Sergei Makarov will be inducted to the Hockey Hall of Fame on Monday, an honor he absolutely deserves. He joins Ed Belfour, Rob Blake, and his longtime linemate Igor Larionov as former Sharks in the Hall. Makarov officially retired in 1996, and every year it seemed increasingly unlikely that the selection committee would give him this honor. His international credentials are phenomenal, but his time in the NHL was shorter than that of Larionov and Slava Fetisov.
Better writers will recount Makarov’s numerous successes in the Soviet league and international competitions, and the struggles he and his teammates faced in leaving the Soviet Union to play in the NHL. Since this is a Sharks blog, let’s focus on his time in San Jose.
The season prior to Makarov’s arrival, the Sharks won 11 games. You read that correctly. Eleven wins in a full season. Between Thanksgiving and Valentine's Day, they won exactly one game. Think about how bad the Sabres were two years ago when they were tanking for McDavid.

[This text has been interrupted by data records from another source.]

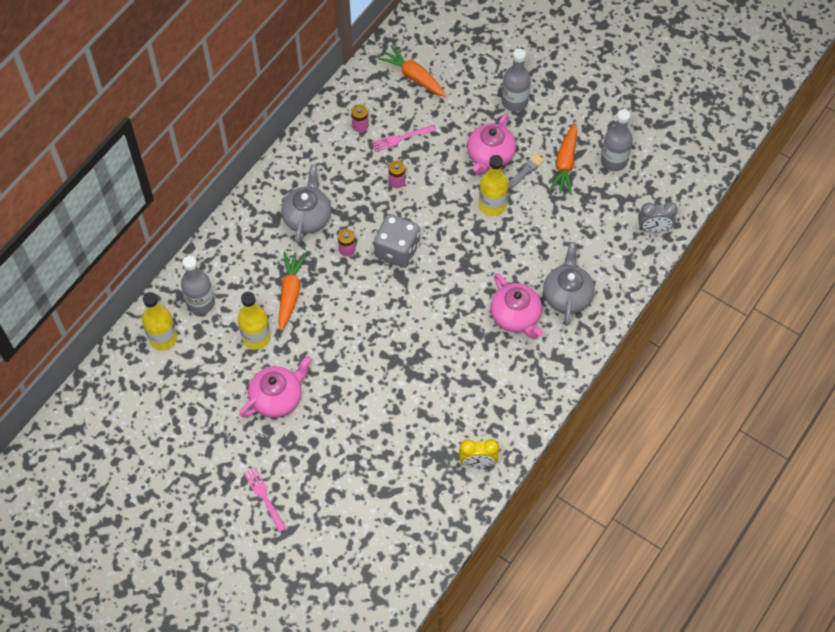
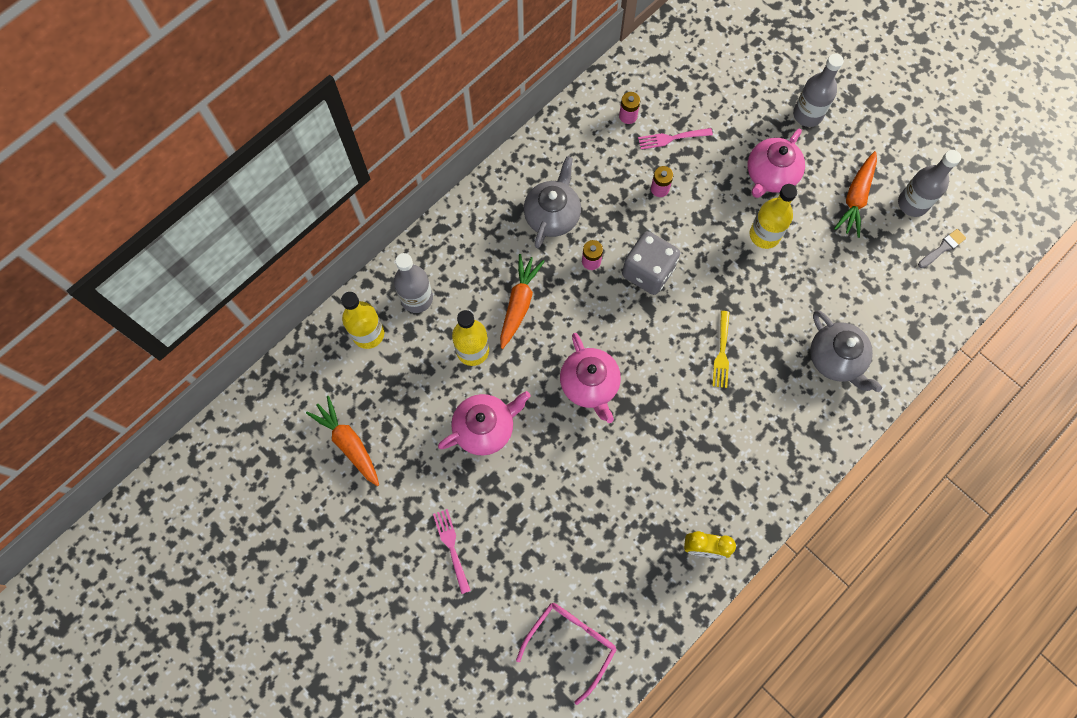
camera: 10 degrees right, 10 degrees up
orange carrot [378,45,446,97] -> orange carrot moved to [306,396,379,486]
pink teapot [490,273,543,339] -> pink teapot moved to [560,333,621,423]
grey brush [508,153,544,189] -> grey brush moved to [918,229,966,268]
grey teapot [543,242,595,326] -> grey teapot turned 135 degrees clockwise [810,311,882,392]
grey clock [638,202,678,233] -> none
none -> pink glasses [516,603,616,705]
none -> yellow fork [712,311,730,388]

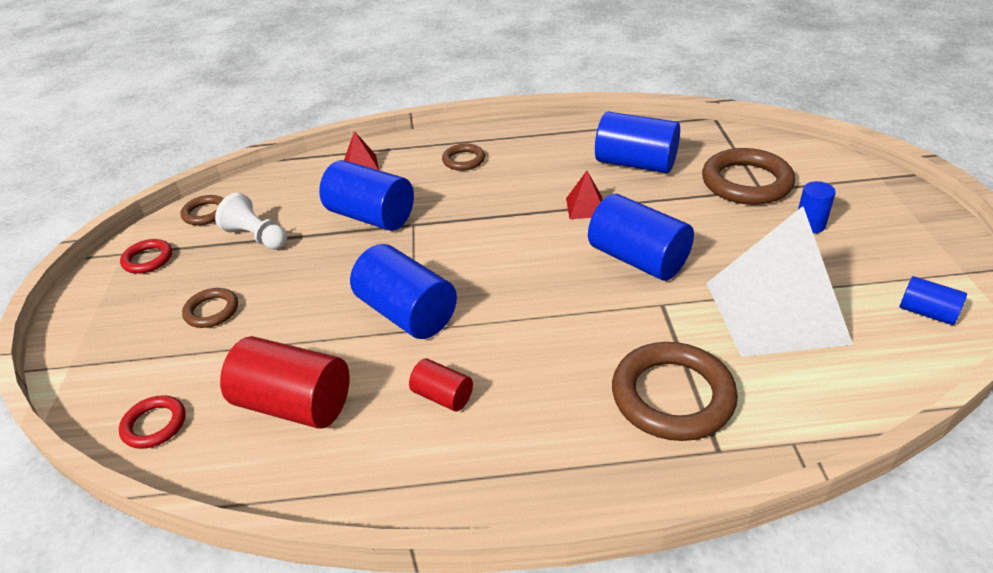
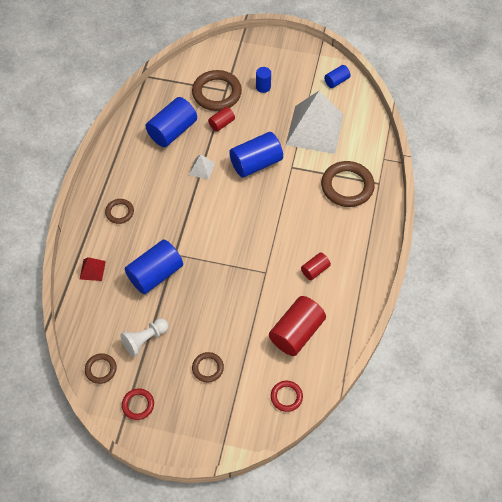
camera: 75 degrees left, 20 degrees up
blue cylinder [350,244,457,339] -> none
red pyramid [566,171,603,219] -> white pyramid [189,154,215,180]
none -> red cylinder [208,107,235,132]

That team had nearly two and a half times as many points as the 1992-93 Sharks. That season was not exactly a great one for Makarov either. Despite scoring a respectable 57 points in 71 games, he wore out his welcome with the Flames coaching staff, allegedly due to his defensive shortcomings. Even if true, this seems harsh, as exactly nobody played defense in the early ‘90’s.
Makarov needed a change of scenery. The Sharks needed better hockey players.

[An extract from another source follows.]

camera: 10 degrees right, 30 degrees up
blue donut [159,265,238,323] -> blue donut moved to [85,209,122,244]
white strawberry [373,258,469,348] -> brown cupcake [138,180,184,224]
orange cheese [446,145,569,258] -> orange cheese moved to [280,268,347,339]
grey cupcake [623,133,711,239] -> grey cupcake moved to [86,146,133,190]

The Flames traded Makarov to Hartford, who traded him to the Sharks in a package of picks. He was seen as a throw-in in this deal (some trade sites don’t even list him as being part of it). The 1993-94 season was going to be an important one for the team, as it would be the first played in their new, permanent home on Santa Clara Street. They brought in a new coach, Kevin Constantine, and Bob Errey replaced Doug Wilson as captain. Makarov (and Larionov) fit in perfectly with this new look team. They brought a level of skill that the team had been sorely missing.
The Sergei Makarov we got to see in teal was not the player he had been on the vaunted KLM line. He was not the nearly point per game player that he had been during his four seasons in Calgary. But he was better than any previous Sharks. He led the team in scoring during his first season, and made fans believe in this new team.

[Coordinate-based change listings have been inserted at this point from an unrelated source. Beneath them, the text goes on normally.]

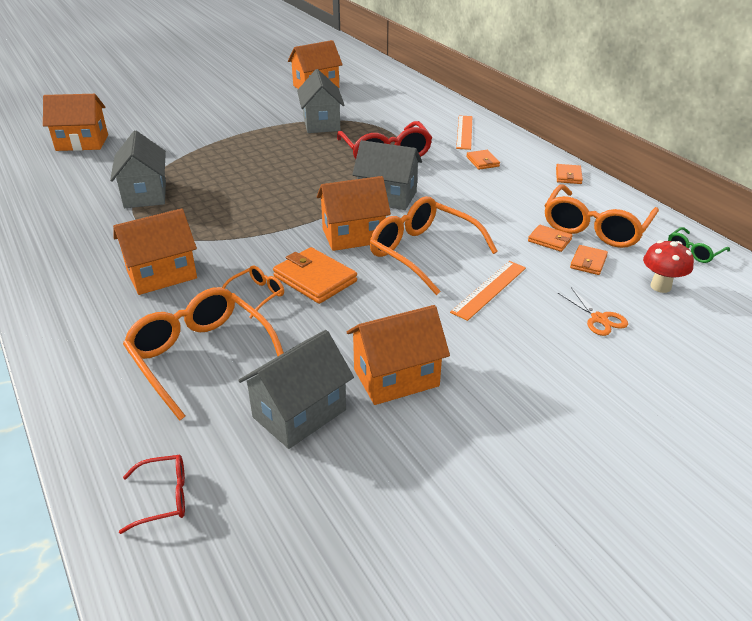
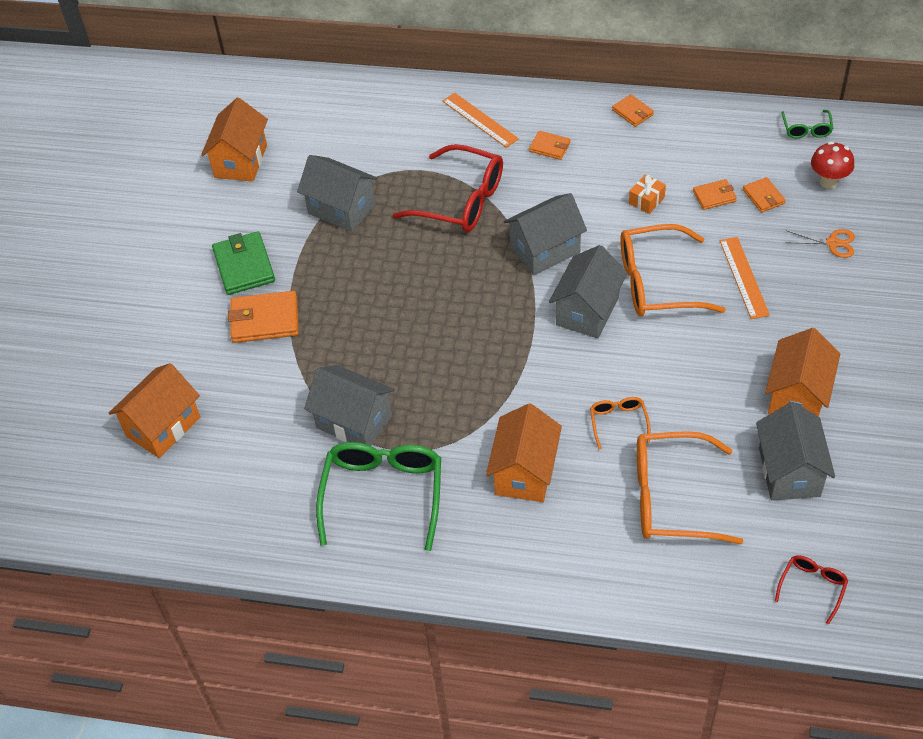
camera: 45 degrees left, 15 degrees up
orange wallet [273,247,357,304] -> orange wallet moved to [228,291,299,343]
orange house [317,176,391,251] -> grey house [549,245,628,338]
orange glasses [544,184,659,248] -> none
none -> green wallet [212,231,275,295]
none -> green glasses [316,442,441,551]
none -> orange gift [629,174,666,214]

His skills were clearly declining—sometimes he would make amazing plays, and sometimes he would misfire and shake his head, clearly upset with himself. As we all know, the Sharks made the playoffs that year, and they upset the Red Wings in the first round. Jamie Baker’s series-clinching goal has become the defining moment of that round, but that moment might never have happened, were it not for Makarov scoring six goals over the seven game series.
My favorite memory of Sergei Makarov is from March 20, 1994. As soon as individual tickets went on sale prior to the 1993-94 season, I bought two tickets to that day’s game against the Kings. I had never seen Wayne Gretzky in person, and I was thrilled to get the chance. As the date approached, my anticipation heightened: the Sharks were a few points ahead of the Kings for the final playoff spot in the Western Conference.
And if the excitement of the Sharks chasing their first post-season appearance wasn’t enough, Gretzky was bearing down on Gordie Howe’s record of 801 career goals. He had 799 before that game, so a hat-trick against the Sharks would see him break the record at the Tank. Gretzky scored to put the Kings up 2-0 late in the first period, and there was a sense of resignation, at least among the people sitting around me.
Of course Gretzky was going to break the record in our brand new barn. Of course the Kings, Cup finalists the previous season, were going to pick up two points on the Sharks in the playoff race. Even back then, we expected bad things to happen.
After that first goal, Gretzky didn’t even pretend to play defense. He just hung out at the red line and waited for his teammates to spring him on a breakaway. Something about this whole situation really seemed to get to Makarov, and for the next two periods he was the best player on the ice. He scored twice and could have had two more. Maybe it was a point of pride for him, one of the few players who, at the top of his game, might have been as skilled as Gretzky.
Whatever the reason, this was likely the best game Makarov played for the Sharks. Gretzky would score again, with the goalie pulled, to tie Howe’s record and send the game to overtime. The game ended in a tie, but Gretzky didn’t have his coronation as the league all-time leading goal scorer on our ice. Makarov didn’t let that happen.